Z miłą chęcią podsunę tutaj dwa przykłady z dziedziny sztuki filmowej- film o - mogłoby się zdawać - wszystko mówiącym tytule "Cthulhu" Dana Gildarka z 2007 roku. Film w całości utrzymany w atmosferze europejskiego dramatu obyczajowego, opowiada przede wszystkim historię młodego profesora historii mieszkającego w stanie Oregon, który przyjeżdża do rodzinnego miasta by uregulować formalności związane ze spadkiem po niedawno zmarłej matce. Z czasem widz dowiaduje się, że nasz bohater z miłą chęcią opuścił rodzinne miasto ze względu na swój homoseksualizm, który utrudniał mu życie w małej, prowincjonalnej społeczności. Wszystko to brzmi mniej więcej jak połowa filmów które w najlepszym razie trafiają na prezentację festiwalu sundance w kategorii "dramat obyczajowy". I właśnie dlatego, "Cthulhu" z powodzeniem wywołuje prawdziwe poczucie niepokoju w momencie, w którym okazuje się, że za fasadą schludnie skrojonej historyjki o wrażliwym intelektualiście jakby zaczyna pękać skorupka pozorów i otwiera się na środki z minuty na minutę coraz wyraźniej sugerujące zupełnie inny gatunek filmowy. Choć tytuł zdaje się na wstępie mówić o czym jest film, to po pierwszej pół godzinie seansu zapominamy o tym jak się nazywa historja którą sobie odpaliliśmy- co okazuje się być sprytnie rozegranym zamysłem twórcy.

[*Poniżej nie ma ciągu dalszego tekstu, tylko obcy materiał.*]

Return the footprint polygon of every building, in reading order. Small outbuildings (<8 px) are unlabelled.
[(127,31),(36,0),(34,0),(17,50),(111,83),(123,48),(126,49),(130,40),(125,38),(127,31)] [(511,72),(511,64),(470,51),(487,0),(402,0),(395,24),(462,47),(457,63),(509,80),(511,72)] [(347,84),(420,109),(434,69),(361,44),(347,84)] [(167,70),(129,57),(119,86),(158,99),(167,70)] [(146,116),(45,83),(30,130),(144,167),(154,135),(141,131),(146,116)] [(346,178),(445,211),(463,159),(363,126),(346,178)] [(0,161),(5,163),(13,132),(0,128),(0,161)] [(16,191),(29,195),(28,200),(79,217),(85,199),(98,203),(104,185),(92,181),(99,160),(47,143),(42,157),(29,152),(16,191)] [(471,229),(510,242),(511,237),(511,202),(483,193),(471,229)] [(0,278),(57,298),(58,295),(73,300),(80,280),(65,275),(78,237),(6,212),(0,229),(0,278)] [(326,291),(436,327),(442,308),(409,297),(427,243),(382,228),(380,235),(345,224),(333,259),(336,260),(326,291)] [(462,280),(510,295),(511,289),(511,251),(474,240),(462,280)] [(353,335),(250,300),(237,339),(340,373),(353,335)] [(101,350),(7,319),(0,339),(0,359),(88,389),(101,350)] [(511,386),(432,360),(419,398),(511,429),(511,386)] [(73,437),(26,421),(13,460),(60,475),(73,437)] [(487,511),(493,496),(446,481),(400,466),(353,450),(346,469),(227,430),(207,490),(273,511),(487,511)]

Drugi przykład który uważam, że oddaje to co chcę powiedzieć, to telewizyjny serial HBO z zeszłego roku "True Detective" Nica Pizzolatto. Pomijając absolutny geniusz z jakim wspaniała obsada stworzyła swoje postaci uwagę zwraca tak jak w filmie Dana Gildarka przepyszny synkretyzm gatunkowy. Powoli rozkręcająca się historia, która w większości rozgrywa się jedynie poprzez dialogi, nie tyle mówi nam o nadprzyrodzonych siłach zła, mieszkających na bagnach głębokiego i wciąż trochę dzikiego południa stanów zjednoczonych, ile zaprasza nas do tańca, pomiędzy szaleństwem detektywa Rusta Cohle'a a tajemniczą sektą najprawdopodobniej odpowiedzialną za serię brutalnych morderstw na kobetach... Widz ciągle nie wie, kiedy niepokojące obrazy jawiące się głównemu bochaterowi są jego majakami wywołanymi brutalną historią służby w policji a na ile są realnym namacalnym złem...

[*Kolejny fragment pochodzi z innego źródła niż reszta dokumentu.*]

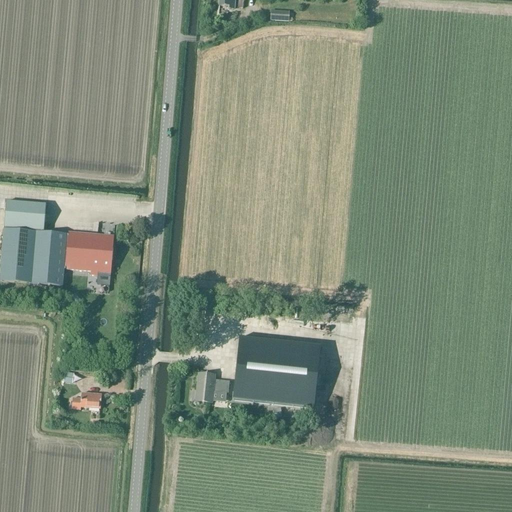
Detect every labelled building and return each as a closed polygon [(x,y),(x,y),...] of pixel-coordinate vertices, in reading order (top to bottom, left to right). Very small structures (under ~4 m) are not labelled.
[(235,0),(219,0),(219,7),(229,7),(229,10),(235,10),(235,0)] [(271,11),(270,21),(289,23),(290,13),(271,11)] [(3,230),(0,271),(0,282),(63,288),(65,270),(91,273),(91,276),(103,277),(103,274),(110,274),(111,264),(112,264),(113,248),(114,237),(68,233),(68,236),(43,234),(45,207),(5,204),(3,230)] [(273,339),(317,342),(318,330),(273,326),(273,339)] [(321,347),(239,339),(232,401),(314,410),(321,347)] [(326,356),(337,352),(335,345),(323,350),(326,356)] [(101,355),(101,364),(113,365),(113,355),(101,355)] [(63,384),(70,385),(72,374),(65,373),(63,384)] [(199,375),(196,403),(213,404),(214,392),(228,394),(229,382),(215,381),(216,377),(199,375)] [(81,411),(81,409),(100,410),(101,396),(82,395),(81,400),(73,399),(72,410),(81,411)] [(281,409),(274,410),(275,419),(282,418),(281,409)]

Rzecz w tym, że do końca nie wiemy i chyba do końca wiedzieć nie chcemy, ponieważ o ile instynktownie zawsze dążymy do poznania racjonalnych odpowiedzi na pytania które wywołują charakterystyczny skurcz żołądka, o tyle wiemy, że odpowiedź jakakolwiek by nie była- zawsze nas po prostu rozczaruje. Psychopatyczny szaleniec podający się za diabła zawsze wyda nam się przyziemny, a duch zmarłego lokaja zawsze będzie trywialną odpowiedzią. Jak odnieść te wnioski do rpg? Moim skromnym zdaniem najwspanialsza rzeź miejsce ma wtedy, kiedy jest niespodziana. przygotuj gracza na klasyczny slasher, poprowadź początek kampanii tak, by myślał, że czeka go łatwe i przyjemne wycinanie expa.... i wsadź do pustego pokoju ze zgaszonym światłem, w którym... nic się nie dzieje. Zasada działania tej zabawy jak mniemam od początku tak naprawdę się nie zmienia- "Najstarszym i najsilniejszym uczuciem znanym ludzkości jest strach, a najstarszym i najsilniejszym rodzajem strachu jest strach przed nieznanym" rzekł klasyk, czasy się zmieniają i środki się starzeją, ale gdyby lovecraft urodził się dzisiaj szanse na sukces wciąż miałby całkiem sporą- rozumiał podstawową zasadę gry w horror.